If you're a true motorcycle enthusiast, you're probably always looking for a new place to ride. And if you live in North America, there are a number of great places that you can go for hours or even days of fantastic sights, great courses, and plenty of opportunities to really get the most out of the open road. You can even find plenty of suggestions online about places that you can go, but how can you choose the one that appeals most to you? The trick is knowing what you want.
Consider the Terrain
First thing's first, consider where you want to ride and what kind of terrain you're looking at. This also applies to climate, though there's usually some overlap. For many riders, what they're looking for is long, flat trails that they can let their minds wander in while riding.
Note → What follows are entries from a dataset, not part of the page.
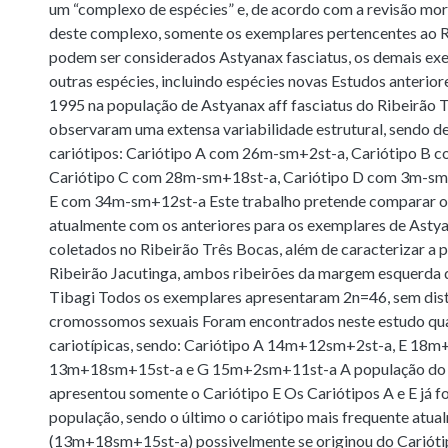
um “complexo de espécies” e, de acordo com a revisão mor
deste complexo, somente os exemplares pertencentes ao R
podem ser considerados Astyanax fasciatus, os demais ex
outras espécies, incluindo espécies novas Estudos anterior
1995 na população de Astyanax aff fasciatus do Ribeirão 
observaram uma extensa variabilidade estrutural, sendo de
cariótipos: Cariótipo A com 26m-sm+2st-a, Cariótipo B
Cariótipo C com 28m-sm+18st-a, Cariótipo D com 3m-sm+
E com 34m-sm+12st-a Este trabalho pretende comparar os
atualmente com os anteriores para os exemplares de Astya
coletados no Ribeirão Três Bocas, além de caracterizar a 
Ribeirão Jacutinga, ambos ribeirões da margem esquerda 
Tibagi Todos os exemplares apresentaram 2n=46, sem dist
cromossomos sexuais Foram encontrados neste estudo qu
cariotípicas, sendo: Cariótipo A 14m+12sm+2st-a, E 18
13m+18sm+15st-a e G 15m+2sm+11st-a A população do 
apresentou somente o Cariótipo E Os Cariótipos A e E já f
população, sendo o último o cariótipo mais frequente atua
(13m+18sm+15st-a) possivelmente se originou do Cariót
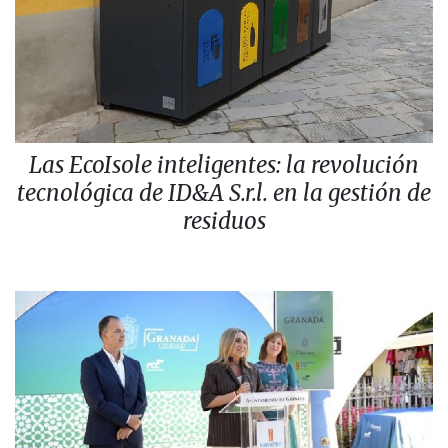
Las EcoIsole inteligentes: la revolución
tecnológica de ID&A S.r.l. en la gestión de
residuos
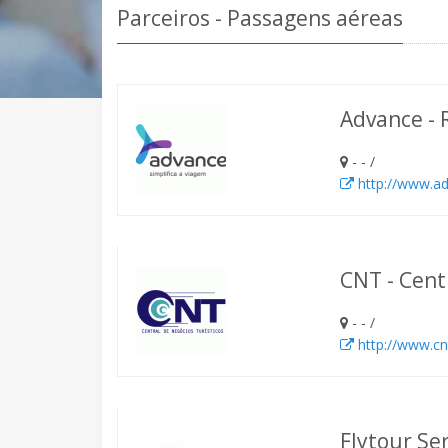
Parceiros - Passagens aéreas
Advance - 
- - /
http://www.ad
CNT - Cent
- - /
http://www.cn
Flytour Se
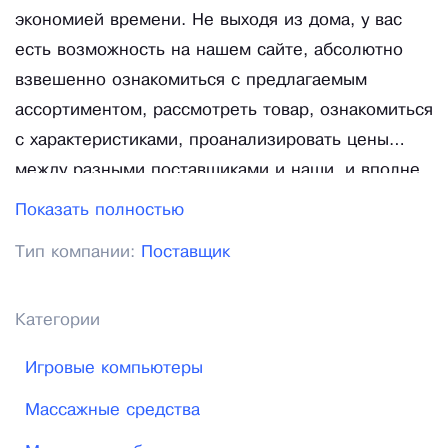
экономией времени. Не выходя из дома, у вас
есть возможность на нашем сайте, абсолютно
взвешенно ознакомиться с предлагаемым
ассортиментом, рассмотреть товар, ознакомиться
с характеристиками, проанализировать цены
между разными поставщиками и наши, и вполне
осмысленно определиться с выбором торговой
Показать полностью
сети, определить свои прибыли и прийти к
Тип компании:
Поставщик
решению, что работа с оптовой торговой сетью
Анитос максимально отвечает и Вашим
интересам. Цель нашей оптовой торговой сети
Категории
помогать вашему бизнесу, обеспечивать и
Игровые компьютеры
снабжать его качественными дешевыми
товарами, будь Вы всероссийская крупная
Массажные средства
торговая сеть или небольшой торговый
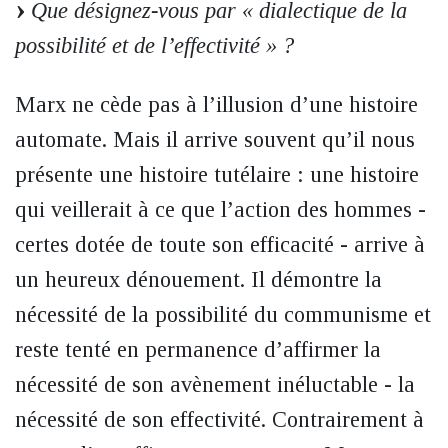
Que désignez-vous par « dialectique de la
possibilité et de l’effectivité » ?
Marx ne cède pas à l’illusion d’une histoire
automate. Mais il arrive souvent qu’il nous
présente une histoire tutélaire : une histoire
qui veillerait à ce que l’action des hommes -
certes dotée de toute son efficacité - arrive à
un heureux dénouement. Il démontre la
nécessité de la possibilité du communisme et
reste tenté en permanence d’affirmer la
nécessité de son avènement inéluctable - la
nécessité de son effectivité. Contrairement à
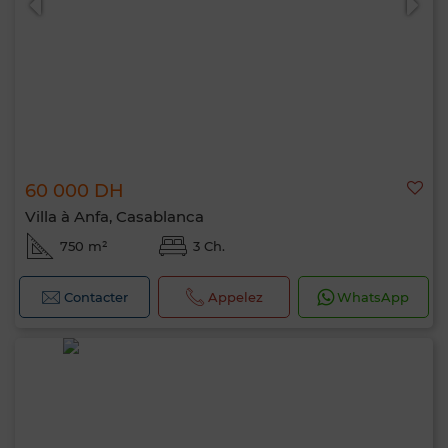
60 000 DH
Villa à Anfa, Casablanca
750 m²
3 Ch.
Contacter
Appelez
WhatsApp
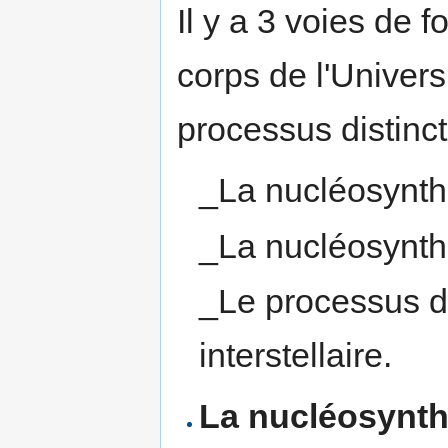
Il y a 3 voies de 
corps de l'Univers
processus distinct
_La nucléosynth
_La nucléosynthè
_Le processus de
interstellaire.
La nucléosynth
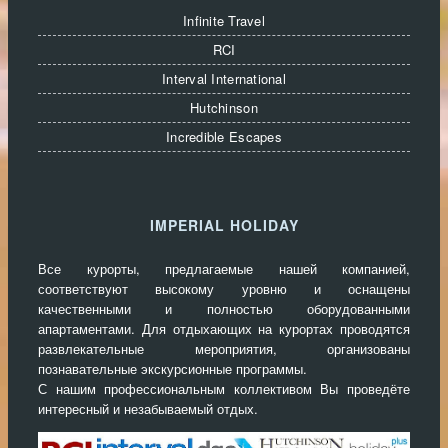
Infinite Travel
RCI
Interval International
Hutchinson
Incredible Escapes
IMPERIAL HOLIDAY
Все курорты, предлагаемые нашей компанией,
соответствуют высокому уровню и оснащены
качественными и полностью оборудованными
апартаментами. Для отдыхающих на курортах проводятся
развлекательные мероприятия, организованы
познавательные экскурсионные программы.
С нашим профессиональным коллективом Вы проведёте
интересный и незабываемый отдых.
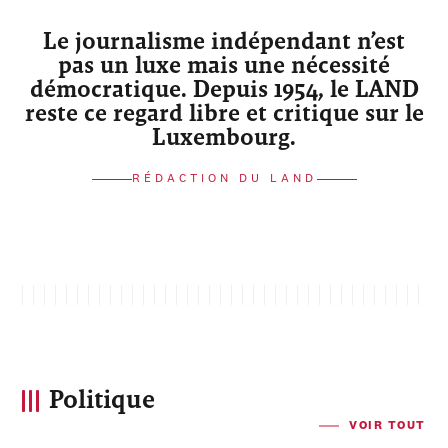
Le journalisme indépendant n’est
pas un luxe mais une nécessité
démocratique. Depuis 1954, le LAND
reste ce regard libre et critique sur le
Luxembourg.
RÉDACTION DU LAND
Politique
VOIR TOUT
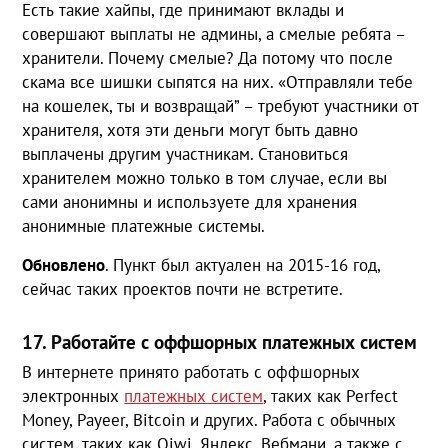
Есть такие хайпы, где принимают вклады и
совершают выплаты не админы, а смелые ребята –
хранители. Почему смелые? Да потому что после
скама все шишки сыпятся на них. «Отправляли тебе
на кошелек, ты и возвращай” – требуют участники от
хранителя, хотя эти деньги могут быть давно
выплачены другим участникам. Становиться
хранителем можно только в том случае, если вы
сами анонимны и используете для хранения
анонимные платежные системы.
Обновлено
. Пункт был актуален на 2015-16 год,
сейчас таких проектов почти не встретите.
17. Работайте с оффшорных платежных систем
В интернете принято работать с оффшорных
электронных
платежных систем
, таких как Perfect
Money, Payeer, Bitcoin и других. Работа с обычных
систем, таких как Qiwi, Яндекс, Вебмани, а также с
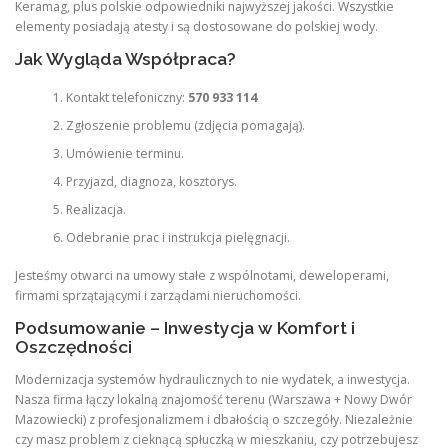
Keramag, plus polskie odpowiedniki najwyższej jakości. Wszystkie
elementy posiadają atesty i są dostosowane do polskiej wody.
Jak Wygląda Współpraca?
Kontakt telefoniczny:
570 933 114
Zgłoszenie problemu (zdjęcia pomagają).
Umówienie terminu.
Przyjazd, diagnoza, kosztorys.
Realizacja.
Odebranie prac i instrukcja pielęgnacji.
Jesteśmy otwarci na umowy stałe z wspólnotami, deweloperami,
firmami sprzątającymi i zarządami nieruchomości.
Podsumowanie – Inwestycja w Komfort i
Oszczędności
Modernizacja systemów hydraulicznych to nie wydatek, a inwestycja.
Nasza firma łączy lokalną znajomość terenu (Warszawa + Nowy Dwór
Mazowiecki) z profesjonalizmem i dbałością o szczegóły. Niezależnie
czy masz problem z cieknącą spłuczką w mieszkaniu, czy potrzebujesz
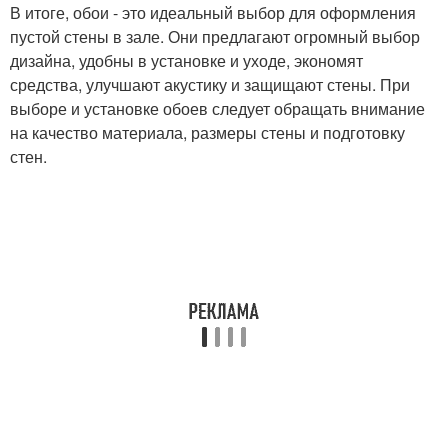
В итоге, обои - это идеальный выбор для оформления
пустой стены в зале. Они предлагают огромный выбор
дизайна, удобны в установке и уходе, экономят
средства, улучшают акустику и защищают стены. При
выборе и установке обоев следует обращать внимание
на качество материала, размеры стены и подготовку
стен.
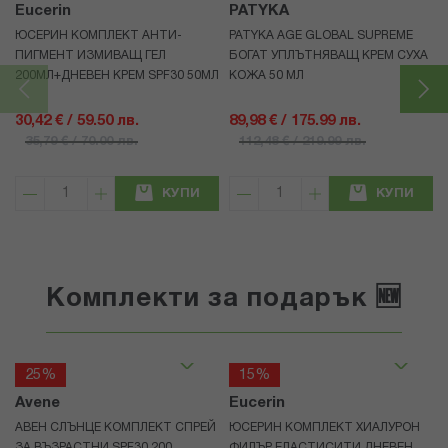
Eucerin
PATYKA
ЮСЕРИН КОМПЛЕКТ АНТИ-
PATYKA AGE GLOBAL SUPREME
ПИГМЕНТ ИЗМИВАЩ ГЕЛ
БОГАТ УПЛЪТНЯВАЩ КРЕМ СУХА
200МЛ+ДНЕВЕН КРЕМ SPF30 50МЛ
КОЖА 50 МЛ
30,42 € / 59.50 лв.
89,98 € / 175.99 лв.
35,79 € / 70.00 лв.
112,48 € / 219.99 лв.
КУПИ
КУПИ
Комплекти за подарък 🆕
25%
15%
Avene
Eucerin
АВЕН СЛЪНЦЕ КОМПЛЕКТ СПРЕЙ
ЮСЕРИН КОМПЛЕКТ ХИАЛУРОН
ЗА ВЪЗРАСТНИ SPF30 200
ФИЛЪР ЕЛАСТИСИТИ ДНЕВЕН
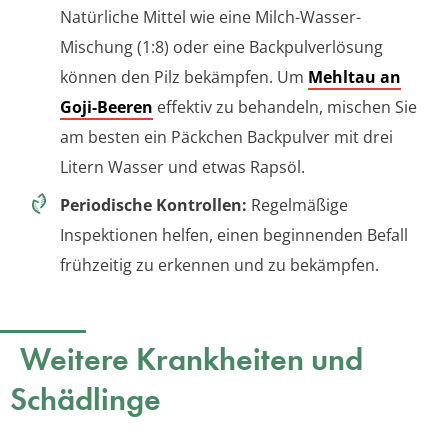
Natürliche Mittel wie eine Milch-Wasser-
Mischung (1:8) oder eine Backpulverlösung
können den Pilz bekämpfen. Um
Mehltau an
Goji-Beeren
effektiv zu behandeln, mischen Sie
am besten ein Päckchen Backpulver mit drei
Litern Wasser und etwas Rapsöl.
Periodische Kontrollen:
Regelmäßige
Inspektionen helfen, einen beginnenden Befall
frühzeitig zu erkennen und zu bekämpfen.
Weitere Krankheiten und
Schädlinge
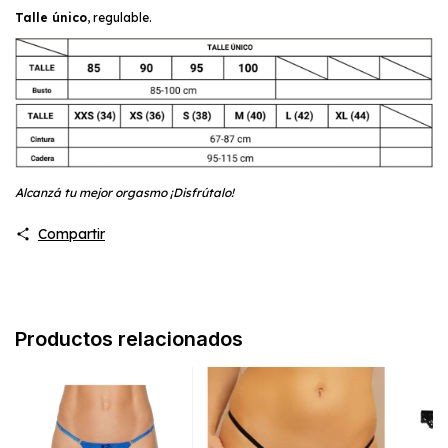
Talle único
, regulable.
Alcanzá tu mejor orgasmo ¡Disfrútalo!
Compartir
Productos relacionados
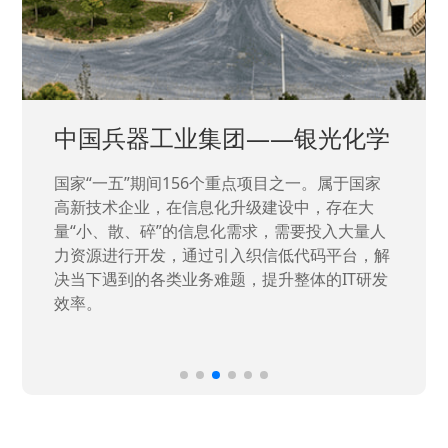
中国兵器工业集团——银光化学
国家“一五”期间156个重点项目之一。属于国家
高新技术企业，在信息化升级建设中，存在大
量“小、散、碎”的信息化需求，需要投入大量人
力资源进行开发，通过引入织信低代码平台，解
决当下遇到的各类业务难题，提升整体的IT研发
效率。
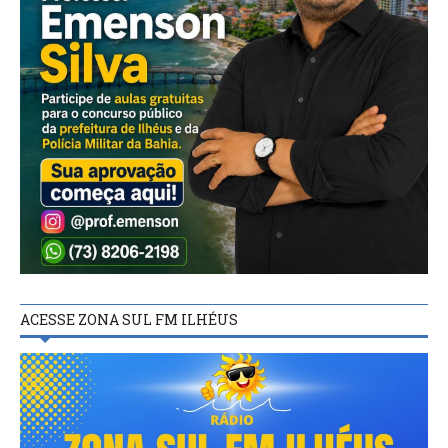
ACESSE ZONA SUL FM ILHÉUS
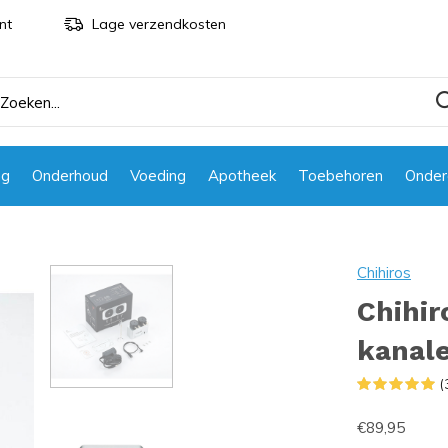
nt
Lage verzendkosten
ng
Onderhoud
Voeding
Apotheek
Toebehoren
Onder
Chihiros
Chihi
kanal
(
€89,95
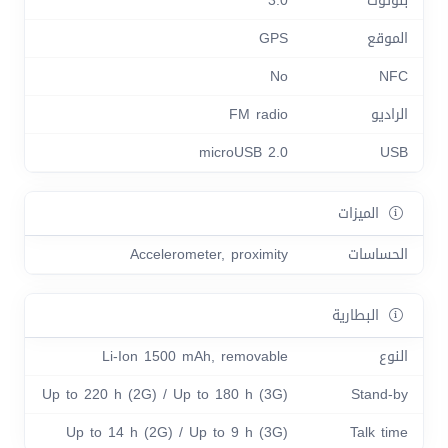
بلوتوث
3.0
الموقع
GPS
No
NFC
الراديو
FM radio
microUSB 2.0
USB
الميزات
الحساسات
Accelerometer, proximity
البطارية
النوع
Li-Ion 1500 mAh, removable
Up to 220 h (2G) / Up to 180 h (3G)
Stand-by
Up to 14 h (2G) / Up to 9 h (3G)
Talk time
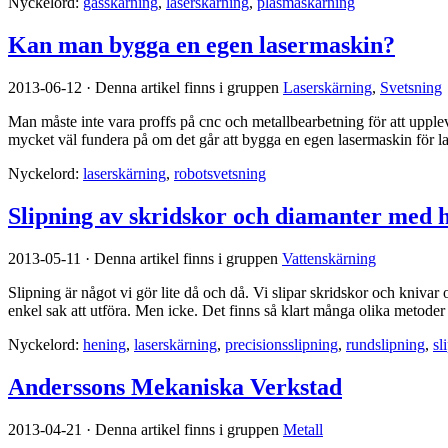
Nyckelord:
gasskärning
,
laserskärning
,
plasmaskärning
Kan man bygga en egen lasermaskin?
2013-06-12
·
Denna artikel finns i gruppen
Laserskärning
,
Svetsning
Man måste inte vara proffs på cnc och metallbearbetning för att uppl
mycket väl fundera på om det går att bygga en egen lasermaskin för laser
Nyckelord:
laserskärning
,
robotsvetsning
Slipning av skridskor och diamanter med 
2013-05-11
·
Denna artikel finns i gruppen
Vattenskärning
Slipning är något vi gör lite då och då. Vi slipar skridskor och knivar oc
enkel sak att utföra. Men icke. Det finns så klart många olika metoder 
Nyckelord:
hening
,
laserskärning
,
precisionsslipning
,
rundslipning
,
sl
Anderssons Mekaniska Verkstad
2013-04-21
·
Denna artikel finns i gruppen
Metall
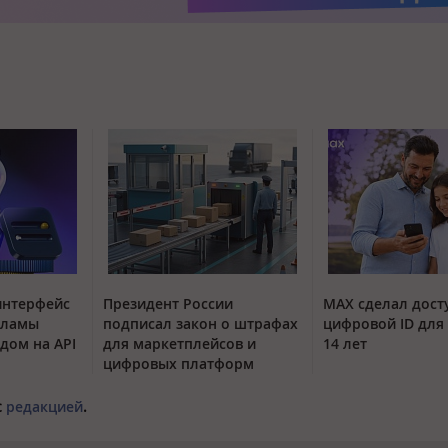
интерфейс
Президент России
MAX сделал дос
кламы
подписал закон о штрафах
цифровой ID для 
одом на API
для маркетплейсов и
14 лет
цифровых платформ
с
редакцией
.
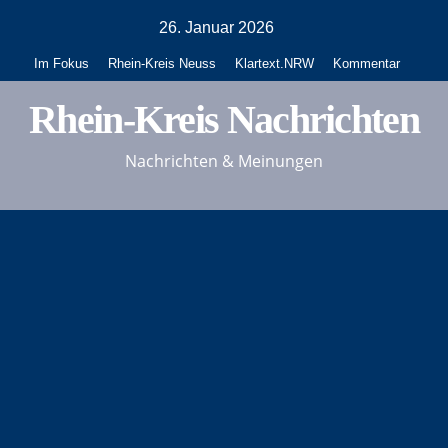
Zum
26. Januar 2026
Inhalt
Im Fokus
Rhein-Kreis Neuss
Klartext.NRW
Kommentar
springen
Rhein-Kreis Nachrichten
Nachrichten & Meinungen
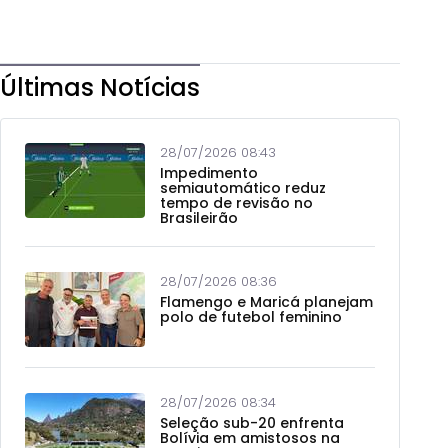
Últimas Notícias
28/07/2026 08:43
Impedimento
semiautomático reduz
tempo de revisão no
Brasileirão
28/07/2026 08:36
Flamengo e Maricá planejam
polo de futebol feminino
28/07/2026 08:34
Seleção sub-20 enfrenta
Bolívia em amistosos na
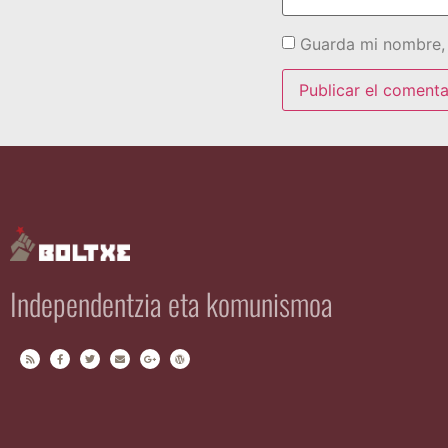
Guarda mi nombre, 
Independentzia eta komunismoa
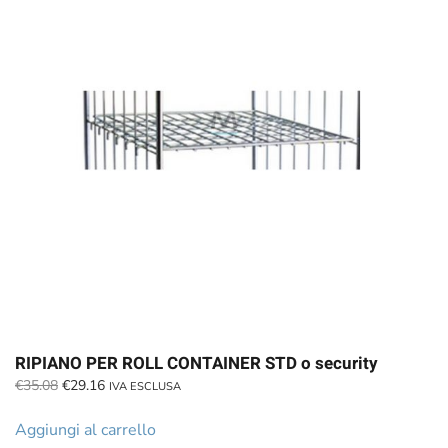
RIPIANO PER ROLL CONTAINER STD o security
Il
Il
€
35.08
€
29.16
IVA ESCLUSA
prezzo
prezzo
originale
attuale
Aggiungi al carrello
era:
è:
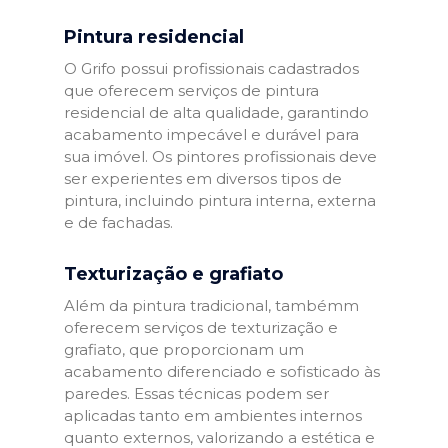
Pintura residencial
O Grifo possui profissionais cadastrados
que oferecem serviços de pintura
residencial de alta qualidade, garantindo
acabamento impecável e durável para
sua imóvel. Os pintores profissionais deve
ser experientes em diversos tipos de
pintura, incluindo pintura interna, externa
e de fachadas.
Texturização e grafiato
Além da pintura tradicional, tambémm
oferecem serviços de texturização e
grafiato, que proporcionam um
acabamento diferenciado e sofisticado às
paredes. Essas técnicas podem ser
aplicadas tanto em ambientes internos
quanto externos, valorizando a estética e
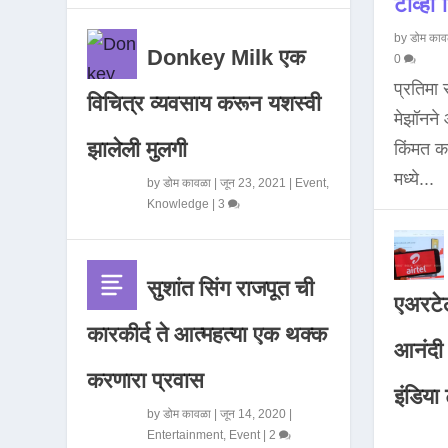
टीव्ही ह
by
डोम काव
Donkey Milk एक
0
प्रतिमा
विचित्र व्यवसाय करून यशस्वी
मेझॉनन
झालेली मुलगी
किंमत 
मध्ये...
by
डोम कावळा
|
जून 23, 2021
|
Event
,
Knowledge
|
3
सुशांत सिंग राजपूत ची
एअरटेल
कारकीर्द ते आत्महत्या एक थक्क
आनंदी व
करणारा प्रवास
इंडिया ट
by
डोम कावळा
|
जून 14, 2020
|
Entertainment
,
Event
|
2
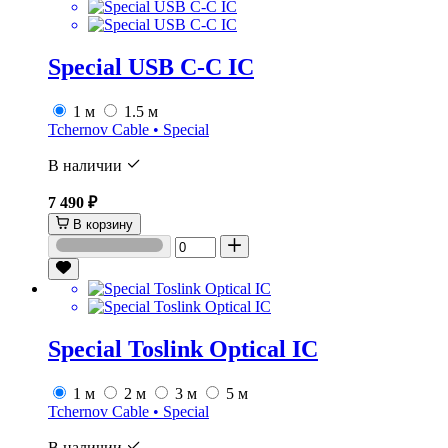
Special USB C-C IC
1 м
1.5 м
Tchernov Cable • Special
В наличии
7 490 ₽
В корзину
Special Toslink Optical IC
1 м
2 м
3 м
5 м
Tchernov Cable • Special
В наличии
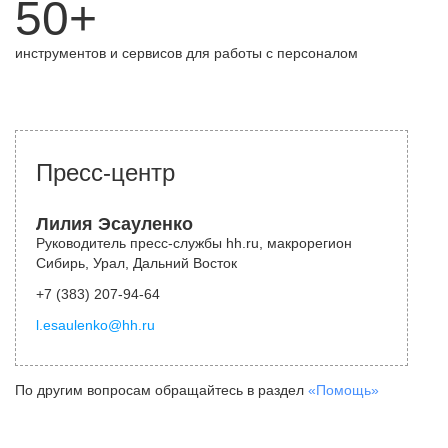
50+
инструментов и сервисов для работы с персоналом
Пресс-центр
Лилия Эсауленко
Руководитель пресс-службы hh.ru, макрорегион
Сибирь, Урал, Дальний Восток
+7 (383) 207-94-64
l.esaulenko@hh.ru
По другим вопросам обращайтесь в раздел
«Помощь»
These sorts of areas tend to be fairly empty of other vehicles, so it's easy to enjoy the road and not have to be constantly on the lookout for cars that aren't on the lookout for you.
Mountainous regions are often a lot cooler and more populated, but they also provide a constant source of scenery and local color that make the trip worth it. People who prefer this type of terrain are usually looking to appreciate the surroundings as much as the ride itself, though there's plenty to be said for being able to take a bike through mountain passes or along cliff sides looking out on the ocean.
Style of Road
The way the road is designed plays a big factor in how much you'll enjoy your ride. There is a lot of variation here, so it's probably best to think of it in terms of degree of twist.
Rides like the Tunnel of Trees Road in Michigan are fairly straight through most of it, with the exception of the gentle curves around the eastern coast of the state. This is a great ride for the scenery, but it's also a fantastic ride for beginners who may not enjoy or be prepared for too many sharp turns. It's also more relaxing since it requires a lot less maneuvering than other rides.
The Three Sisters, also known as the "Twisted Sisters" in Texas is the polar opposite. This is a route practically made of hairpin turns, with a lot of mountain-style twists throughout the whole thing. That being said, it also gives an incredible impression of Texas and the vast array of different types of scenery you can find in the state.
There are some other considerations that you might take into account, such as the season or whether you want to ride to the starting point or not, but if you can figure out what you're looking for in just these two areas, you can significantly narrow down the choices and find the ride that's going to be the most fun. If you're going for a long ride, you owe it to yourself to make sure it's everything you're looking for.